Most animals, and many plants, reproduce sexually. While it might be fun for us, rueful comments at its expense are even truer for species that waste most of their energy trying to have sex, or kill themselves in the act. Yet sexual reproduction must have advantages, or else creatures that reproduce asexually would long ago have overrun us.
One theory holds that the shuffling of chromosomes from genetically different parents helps us do a better job at fighting off parasites. A related idea is that a more diverse genome is beneficial for responding to changing environmental conditions.
Now, one long-standing explanation has received empirical support. The deleterious mutation hypothesis proposes that when an individual of an asexual species has a mutation, that gene will be passed on to all its offspring. Since most mutations that alter proteins are harmful, this would not be good for the survival of the line. However, in sexual reproduction, some offspring will have more mutations and others less. The ones with fewer mutations will generally thrive while those with more tend to die out, keeping the population as a whole healthy.

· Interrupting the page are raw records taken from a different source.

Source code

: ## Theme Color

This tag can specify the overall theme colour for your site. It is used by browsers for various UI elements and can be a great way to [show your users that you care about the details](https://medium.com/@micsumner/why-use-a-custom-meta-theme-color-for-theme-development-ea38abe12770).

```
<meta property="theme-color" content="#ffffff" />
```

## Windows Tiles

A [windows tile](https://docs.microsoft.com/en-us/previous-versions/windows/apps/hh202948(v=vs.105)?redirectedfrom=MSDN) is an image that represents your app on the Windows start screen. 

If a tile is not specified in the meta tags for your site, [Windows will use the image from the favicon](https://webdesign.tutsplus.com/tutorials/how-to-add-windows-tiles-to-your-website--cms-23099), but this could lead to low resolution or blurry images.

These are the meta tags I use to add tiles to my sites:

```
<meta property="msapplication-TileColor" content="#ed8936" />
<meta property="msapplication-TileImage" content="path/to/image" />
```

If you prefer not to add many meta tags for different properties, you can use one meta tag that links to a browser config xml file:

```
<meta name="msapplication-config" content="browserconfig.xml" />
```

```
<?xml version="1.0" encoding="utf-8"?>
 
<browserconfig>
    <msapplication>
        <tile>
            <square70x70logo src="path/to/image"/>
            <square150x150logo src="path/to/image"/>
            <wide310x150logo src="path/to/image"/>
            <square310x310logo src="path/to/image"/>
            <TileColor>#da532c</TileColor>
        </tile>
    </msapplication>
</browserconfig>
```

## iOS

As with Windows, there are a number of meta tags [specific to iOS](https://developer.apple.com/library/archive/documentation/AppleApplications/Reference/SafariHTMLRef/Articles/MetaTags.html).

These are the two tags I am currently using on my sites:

However, even mathematical models constructed by the leading advocate of the hypothesis require an average of more than one new deleterious mutation per individual if sex is to provide a benefit. The evidence for whether living species actually match this rate remains disputed.
In Nature Genetics, Dr. Philip Awadalla of the University of Montreal has provided powerful new evidence for the deleterious mutation hypothesis. Contrary to high school genetics classes, parental genomes do not recombine evenly. Some segments combine frequently, while others only once in many generations.
If the hypothesis is correct, then the parts of our genome that seldom combine should have more mutations. This is indeed what Awadalla found. Mutations build up from parent to child on these stretches of chromosome until recombination finally occurs. "But since these mutations rest on less dynamic segments of our genome, the process can potentially take many hundreds of generations," Awadalla says.
By identifying the parts of the genome that rarely combine, Awadalla is providing scientists seeking genetic disease mutations a suggestion on the best places to start looking. Rather than having to hunt through the entire human genome, researchers can focus on slow-combining “coldspots” which make up a third of the genome and are most likely to harbor mutations. Awadalla also found that mutations in the coldspots tend to be more serious than those elsewhere in the genome.
The study was done with genomes from four human populations, and found that the difference between coldspots and rapidly combining regions was smaller for people of African than European descent. According to the authors, this demonstrates that new selection pressures can change the speed at which mutations are removed over short evolutionary periods.